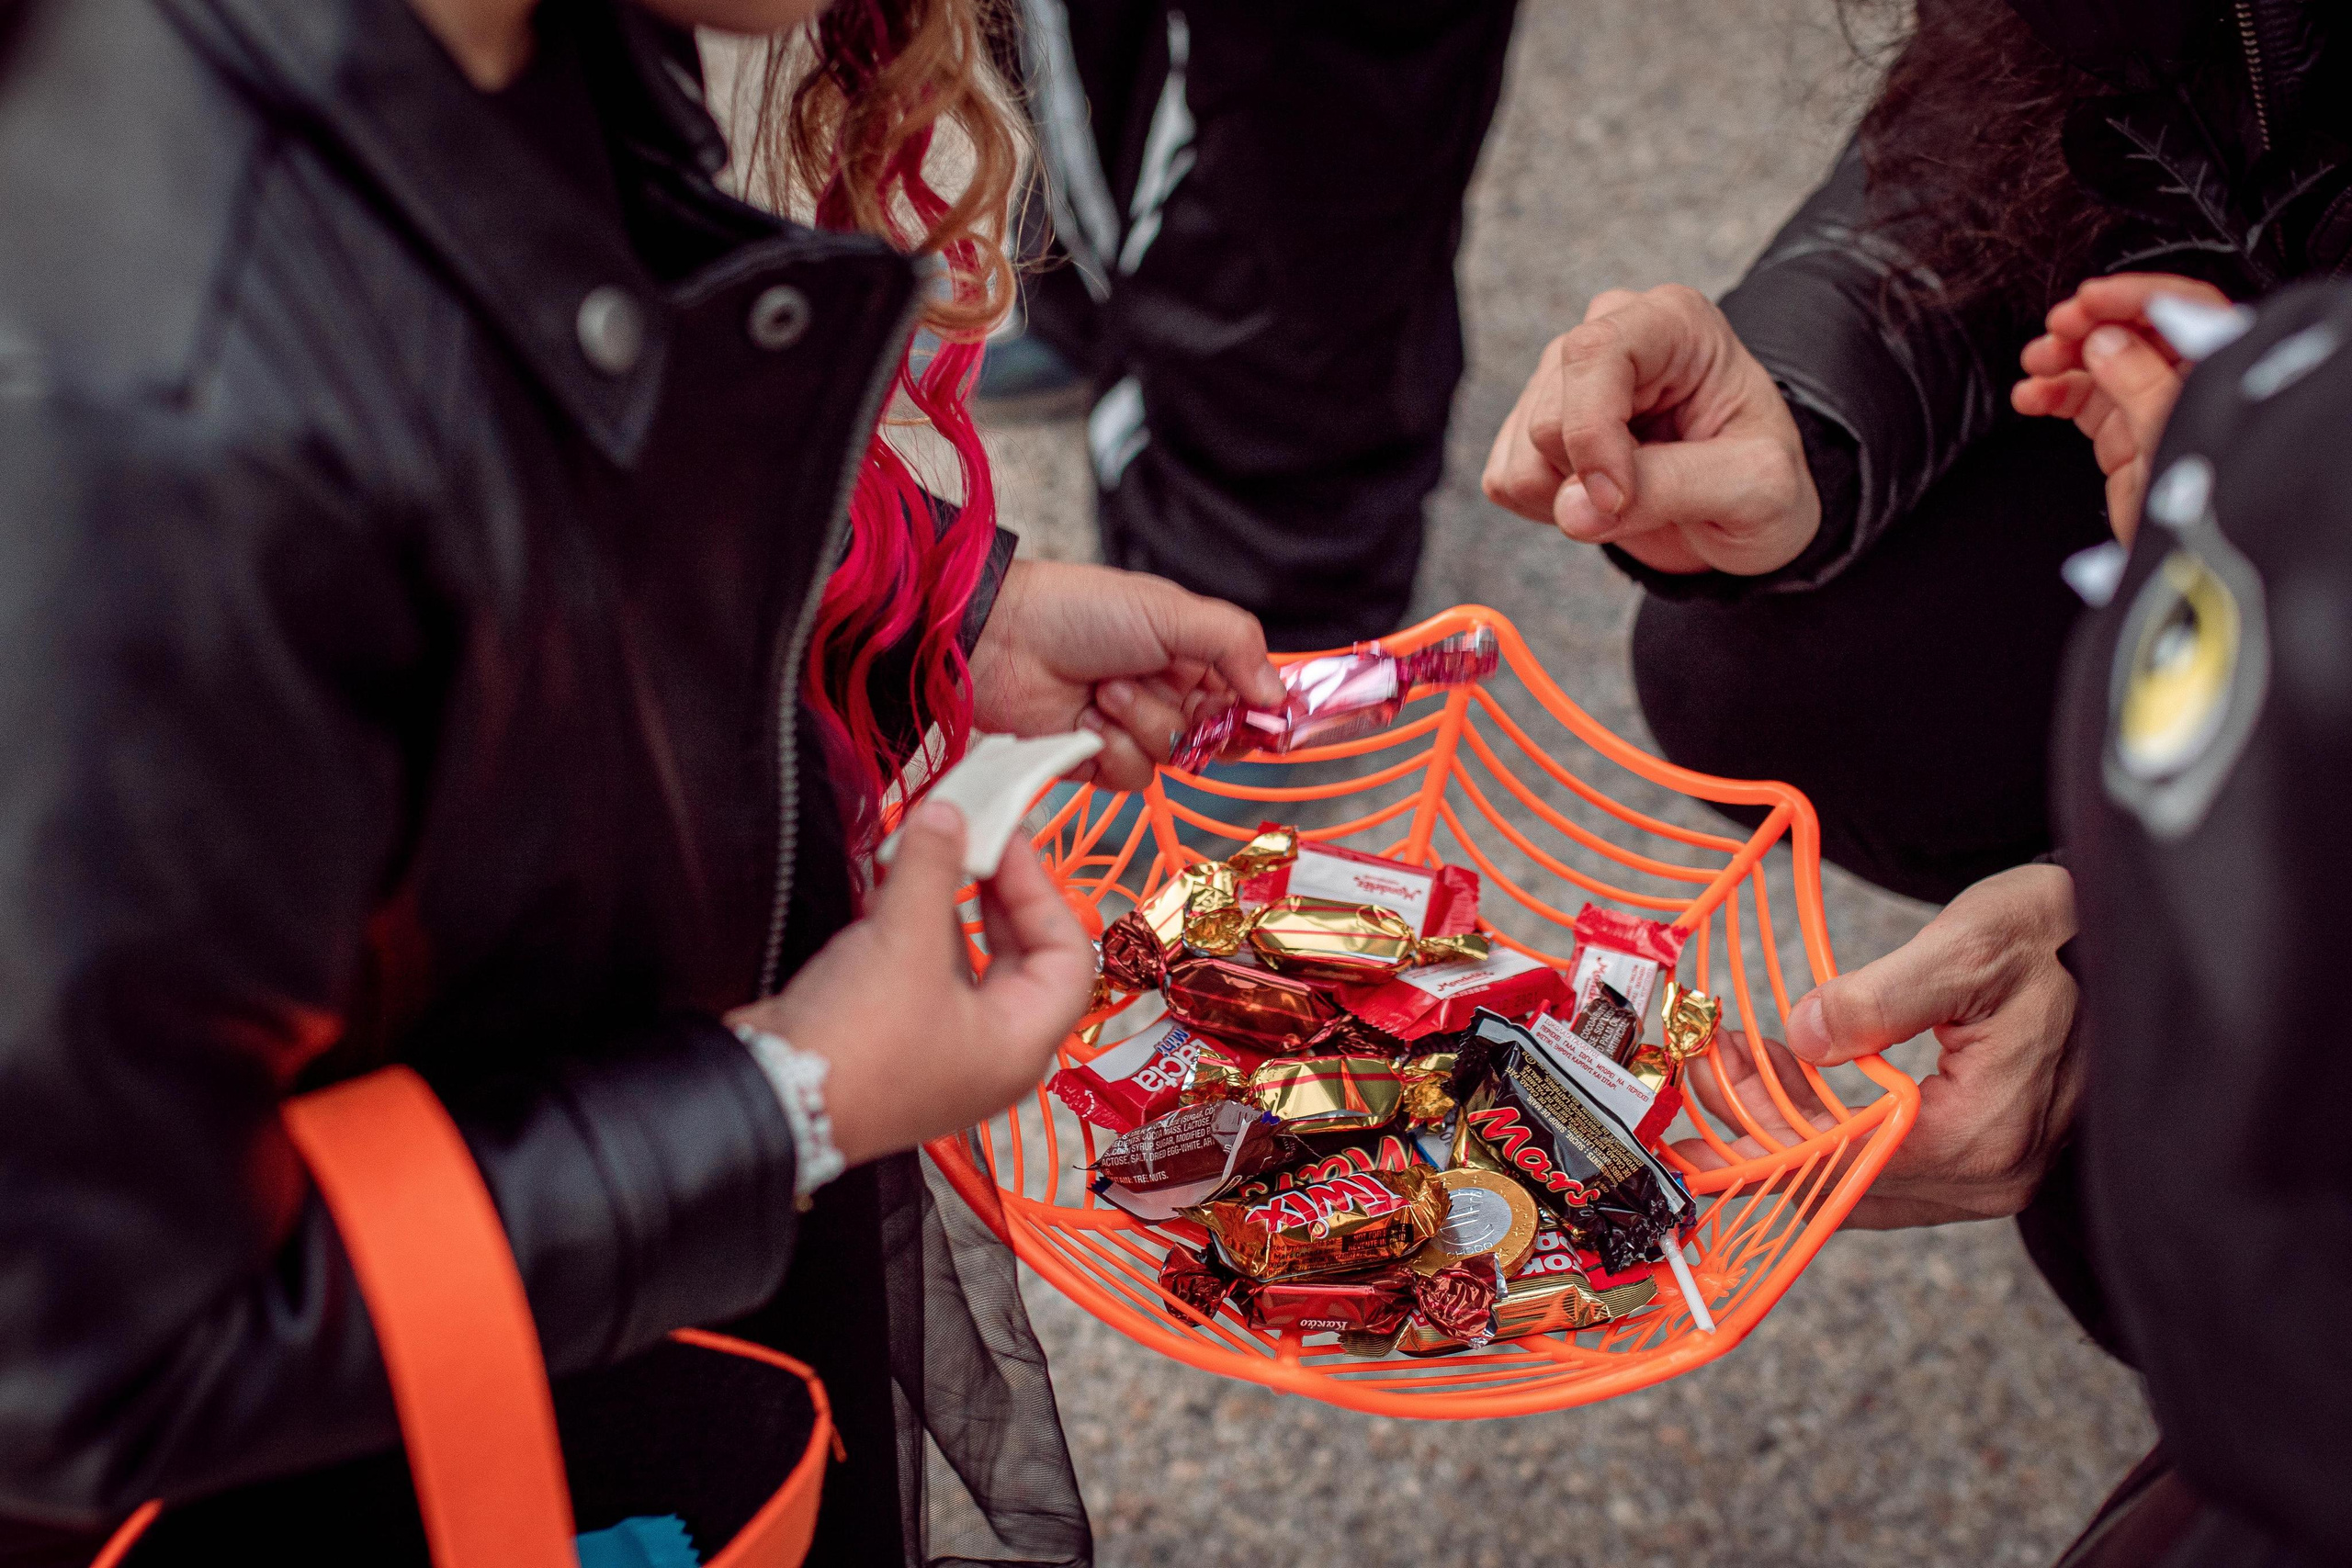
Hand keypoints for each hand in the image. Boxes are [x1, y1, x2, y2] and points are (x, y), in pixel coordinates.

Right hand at [728, 800, 1092, 1166]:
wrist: (771, 1100)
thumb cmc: (857, 1044)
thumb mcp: (904, 940)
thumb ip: (933, 867)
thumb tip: (947, 815)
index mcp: (1020, 1044)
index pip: (1068, 956)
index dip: (1040, 890)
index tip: (1004, 842)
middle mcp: (992, 1055)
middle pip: (1022, 957)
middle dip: (996, 893)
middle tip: (972, 841)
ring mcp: (944, 1053)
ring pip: (968, 963)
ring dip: (948, 906)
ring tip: (926, 853)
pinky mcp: (898, 1044)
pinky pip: (925, 976)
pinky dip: (915, 931)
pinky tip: (889, 889)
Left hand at [969, 559, 1284, 790]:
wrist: (1000, 637)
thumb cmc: (1078, 610)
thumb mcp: (1170, 611)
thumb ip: (1235, 644)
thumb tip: (1278, 695)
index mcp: (1193, 655)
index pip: (1245, 700)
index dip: (1253, 713)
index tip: (1253, 715)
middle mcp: (1168, 694)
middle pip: (1214, 737)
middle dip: (1188, 715)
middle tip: (1161, 685)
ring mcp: (1131, 728)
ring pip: (1172, 759)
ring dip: (1140, 723)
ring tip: (1104, 688)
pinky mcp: (1096, 760)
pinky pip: (1131, 778)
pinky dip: (1110, 749)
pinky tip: (1085, 719)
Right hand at [1482, 284, 1819, 575]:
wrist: (1743, 508)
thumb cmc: (1763, 484)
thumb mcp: (1757, 489)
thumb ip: (1673, 490)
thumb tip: (1570, 510)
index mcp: (1673, 321)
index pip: (1592, 355)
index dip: (1592, 435)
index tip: (1616, 501)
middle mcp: (1608, 333)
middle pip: (1548, 420)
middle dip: (1592, 479)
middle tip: (1657, 492)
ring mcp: (1559, 376)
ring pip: (1520, 457)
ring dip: (1572, 499)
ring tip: (1636, 493)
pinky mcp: (1528, 423)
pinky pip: (1504, 481)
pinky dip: (1548, 509)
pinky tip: (1600, 495)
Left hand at [1671, 864, 2081, 1228]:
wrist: (2123, 935)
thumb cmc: (2058, 936)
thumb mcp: (1970, 947)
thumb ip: (1881, 998)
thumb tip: (1805, 1037)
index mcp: (1985, 1136)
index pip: (1845, 1163)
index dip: (1761, 1131)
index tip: (1701, 1093)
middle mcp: (1990, 1177)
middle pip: (1842, 1180)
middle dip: (1758, 1128)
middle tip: (1702, 1065)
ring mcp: (1989, 1175)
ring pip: (1857, 1177)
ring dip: (1785, 1127)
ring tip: (1728, 1063)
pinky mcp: (1982, 1156)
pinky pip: (1883, 1161)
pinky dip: (1826, 1127)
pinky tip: (1783, 1076)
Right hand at [2014, 273, 2225, 542]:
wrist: (2181, 565)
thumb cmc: (2201, 503)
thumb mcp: (2172, 430)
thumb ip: (2140, 381)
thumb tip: (2106, 341)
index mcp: (2216, 369)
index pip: (2180, 310)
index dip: (2134, 296)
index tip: (2089, 299)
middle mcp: (2183, 382)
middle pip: (2133, 332)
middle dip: (2089, 325)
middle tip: (2057, 328)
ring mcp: (2148, 408)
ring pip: (2099, 363)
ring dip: (2061, 359)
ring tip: (2036, 363)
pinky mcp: (2119, 437)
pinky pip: (2080, 401)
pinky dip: (2051, 394)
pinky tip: (2031, 395)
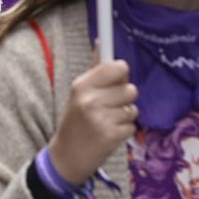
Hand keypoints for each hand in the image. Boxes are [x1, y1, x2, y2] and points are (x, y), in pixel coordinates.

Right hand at [47, 57, 137, 184]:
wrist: (66, 157)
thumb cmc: (74, 121)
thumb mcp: (78, 94)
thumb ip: (95, 70)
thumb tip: (102, 42)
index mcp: (82, 85)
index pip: (115, 67)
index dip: (121, 72)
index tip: (118, 77)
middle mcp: (91, 100)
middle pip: (130, 89)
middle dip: (124, 98)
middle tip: (110, 106)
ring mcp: (102, 119)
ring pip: (132, 109)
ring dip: (125, 116)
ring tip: (108, 121)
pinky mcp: (112, 136)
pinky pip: (132, 126)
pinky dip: (124, 131)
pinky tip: (109, 134)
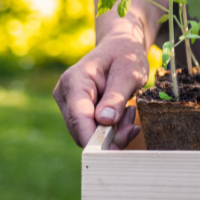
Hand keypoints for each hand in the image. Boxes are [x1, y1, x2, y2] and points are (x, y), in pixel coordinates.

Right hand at [53, 27, 147, 148]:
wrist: (120, 46)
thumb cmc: (125, 55)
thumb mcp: (128, 72)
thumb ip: (116, 96)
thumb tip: (104, 121)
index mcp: (75, 80)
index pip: (78, 116)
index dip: (92, 137)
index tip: (110, 153)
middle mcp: (66, 94)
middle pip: (82, 129)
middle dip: (110, 135)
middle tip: (133, 124)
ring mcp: (70, 104)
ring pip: (88, 134)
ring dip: (114, 132)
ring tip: (131, 112)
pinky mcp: (78, 111)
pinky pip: (93, 130)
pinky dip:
—————
▶ [WHAT YOU WILL DO]
Look back at the entries above and repeat, unchanged, every line from the line holding "thumb cmc: (125, 55)" through the line holding "ring tip: (131, 112)".

▶ [SOLUTION TO THIS TASK]
thumb cmc: (125, 55)
thumb mcp: (128, 72)
thumb ip: (116, 96)
thumb tip: (104, 121)
index mcp: (75, 80)
index pip: (78, 116)
index dip: (92, 137)
index tip: (110, 153)
middle mcp: (66, 94)
middle pip: (82, 129)
middle dip: (110, 135)
middle tip: (133, 124)
ring mcp: (70, 104)
ring pip: (88, 134)
ring dip: (114, 132)
ring tip: (131, 112)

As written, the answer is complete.